> [Page text]:
****************************************

# Mad River Glen, Valentine's Day (2/14/08)



## bvibert (Feb 14, 2008)

*Date(s) Skied: *2/14/08

*Resort or Ski Area: *Mad River Glen

*Conditions: *Powder, some wind-blown, some packed, some Fresh.  Some firmer stuff at lower elevations

*Trip Report: *After the rain killed plans for a SoVT trip I decided late Wednesday night to do a solo day trip to MRG the next day.  I had planned to leave by 4am so I could get there before the single started up at 9am, unfortunately I didn't get up until 4am.  After a few minutes of convincing myself that it was going to be worth it to drive a total of about 9 hours just to ski about 4-5 I was off.  Some roads were a bit slick in spots due to all the rain the day before followed by temperatures well below freezing.  I choose the wrong route to get over to 91 from my house and got stuck behind several people who apparently thought the roads were much worse than they were and/or didn't share my enthusiasm to get up north as quickly as possible.  Once on 91 things moved nicely and the roads were clear of any ice, at least in CT and MA.  Before I even got through MA I realized that I was having a little trouble keeping my eyes open.  I began second guessing my plan and started thinking that maybe I should switch back to the original target of Magic.  Luckily my better sense prevailed and I stuck with the plan, it sounds like Magic is in pretty rough shape.  I stopped in the VT welcome center and grabbed an over-priced bottle of Pepsi from the vending machine.  I'm not sure if the soda is what woke me up or not, but I think it was a combination of that, the sun coming up, and that 91 started getting icy in spots once I hit VT (particularly the left lane).  The roads got progressively worse the further I went, but I was still able to keep a pretty decent pace.  I did go through and entire tank of washer fluid though. 

OK enough of the driving, who cares about that!?!  Maybe next I'll tell you about what I had to eat (not much, bagel on the way up and a gel shot and granola bar on the lift..)  The end result is that I made it into the parking lot some time after 9am.

****************************************

> [Data extract]:
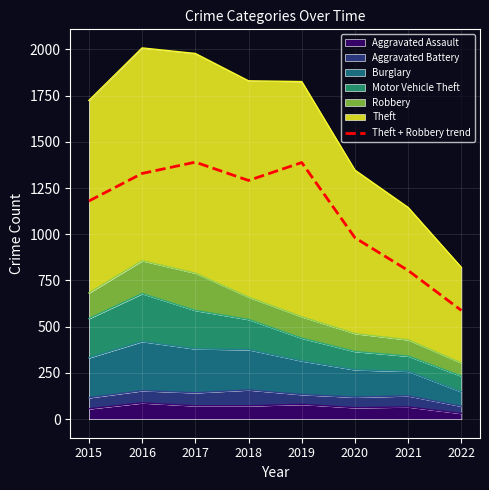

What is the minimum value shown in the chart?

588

****************************************

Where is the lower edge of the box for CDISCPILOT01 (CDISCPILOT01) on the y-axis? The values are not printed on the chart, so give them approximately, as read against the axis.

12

****************************************

> [Check your understanding]:
1. Reproduce verbatim the passage of the Mad River Glen trip report that begins with "OK enough of" and ends with "time after 9am.".
2. Pick up the Mad River Glen trip report after its last sentence and keep writing it.

> [Expected outputs]:
1.
OK enough of the driving, who cares about that!?!  Maybe next I'll tell you about what I had to eat (not much, bagel on the way up and a gel shot and granola bar on the lift..)  The end result is that I made it into the parking lot some time after 9am.

2.
I picked up my $14 ticket on the way in (no kissing required), quickly got ready, and finally boarded the single at around 9:30... After waiting in a long line of about 4 people.  On the lift ride I took a few pics, things were looking sweet.







I briefly contemplated taking Upper Antelope to warm up, but quickly squashed that idea as I only had a short window to ski since I wanted to be back in CT relatively ealry to celebrate Valentines Day with my wonderful wife, who very selflessly stayed at home to watch the kids while I went skiing.  I hit Catamount Bowl first thing, which didn't suck even if my turns did.





*Another pic*

From there I took Antelope to Lynx to Beaver, missing the part where Beaver goes under the single for a brief time, to Bunny to Rockefellars.  

Lynx:




*Another pic*

Everything skied nice until I hit Rockefellars.  There was lots powder over some well established bumps (with occasional ice on the backsides) down to Bunny, then Bunny was nicely groomed, unfortunately Rockefellars was pretty firm and crusty, but still not terrible.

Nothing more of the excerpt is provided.